Arroz a la tumbada comes from the coastal state of Veracruz and combines the comfort of thick, tomatoey rice with the intense flavor of seafood. Its texture is somewhere between paella and a very thick soup – the rice is soft and juicy, soaked with stock, shrimp, and fish. It’s the kind of dish that brings the atmosphere of a little seaside joint straight into a city apartment kitchen, even if the only view from the window is a parking lot.
Chef's tips
Once you add the stock, don’t stir the rice – this way the grains will stay whole and the dish won’t turn into mush; one good stir at the beginning is enough. Add the shrimp and fish only towards the end, on top, and just press them in lightly – if they cook for too long, they’ll turn dry and rubbery. If you’re using frozen seafood, thaw it beforehand in a sieve in the fridge and pat it very dry so it doesn’t dilute the flavor.
How to serve
Serve right after a short rest under the lid, in deep plates, with lime wedges for squeezing – the acidity really boosts the sea flavor. This dish is perfect for a lazy Saturday lunch when you want to bring a bit of “vacation” mood to the table without leaving home. It pairs well with a light white wine, such as sauvignon blanc, or simply well-chilled water with cucumber slices.
Ingredients
- rice - 250 g
- shrimp - 300 g
- fish - 250 g
- onion - 1 piece
- garlic - 3 clove
- bell pepper - 1 piece
- canned tomatoes - 400 g
- stock - 700 ml
- paprika powder - 1 teaspoon
- bay leaf - 1 piece
- cilantro - 0.25 bunch
- vegetable oil - 3 tablespoon
- salt
- black pepper
Preparation
- Rinse the rice in a sieve under running water until the water is almost clear, then set aside to drain.

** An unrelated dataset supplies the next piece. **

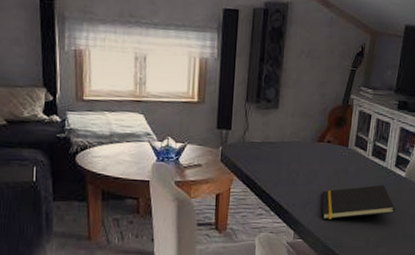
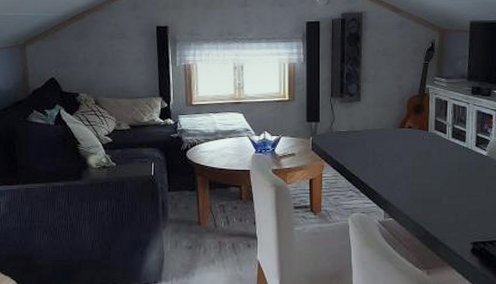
notepad: present [322,185,396,220] -> none [408,164,481,198]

- Finely dice the onion, chop the garlic, and cut the bell pepper into small cubes.
- Heat 2 tablespoons of oil over medium heat in a wide pot or deep pan. Add the onion and sauté for 4–5 minutes, until softened and slightly translucent.
- Add the garlic and bell pepper and sauté for another 3–4 minutes, stirring.
- Add the rice, stir, and cook for 2–3 minutes, until the grains become slightly translucent.
- Add the sweet paprika, bay leaf, canned tomatoes, and stock. Season with salt (start with 1 teaspoon), stir, and bring to a boil.
- Reduce the heat to low, cover, and cook for 15 minutes without stirring so the rice doesn’t break apart.
- Meanwhile, cut the fish into larger cubes (about 3 cm). Pat the shrimp dry and, if needed, devein them (remove the dark vein along the back).
- After 15 minutes of cooking, gently arrange the fish pieces and shrimp on top of the rice, pressing them lightly into the sauce. Cover and cook for another 8–10 minutes, until the rice is tender, the fish is cooked through, and the shrimp are pink and springy.
- Remove from the heat and let rest, covered, for 5 minutes. Remove the bay leaf, sprinkle the dish with chopped cilantro, and adjust the seasoning with salt and black pepper to taste. Serve immediately, preferably in deep plates.
Storage
Store leftovers in the fridge in a tightly closed container. Reheat gently on low heat, adding a splash of stock or water if needed so the rice doesn’t dry out, and avoid reheating more than once.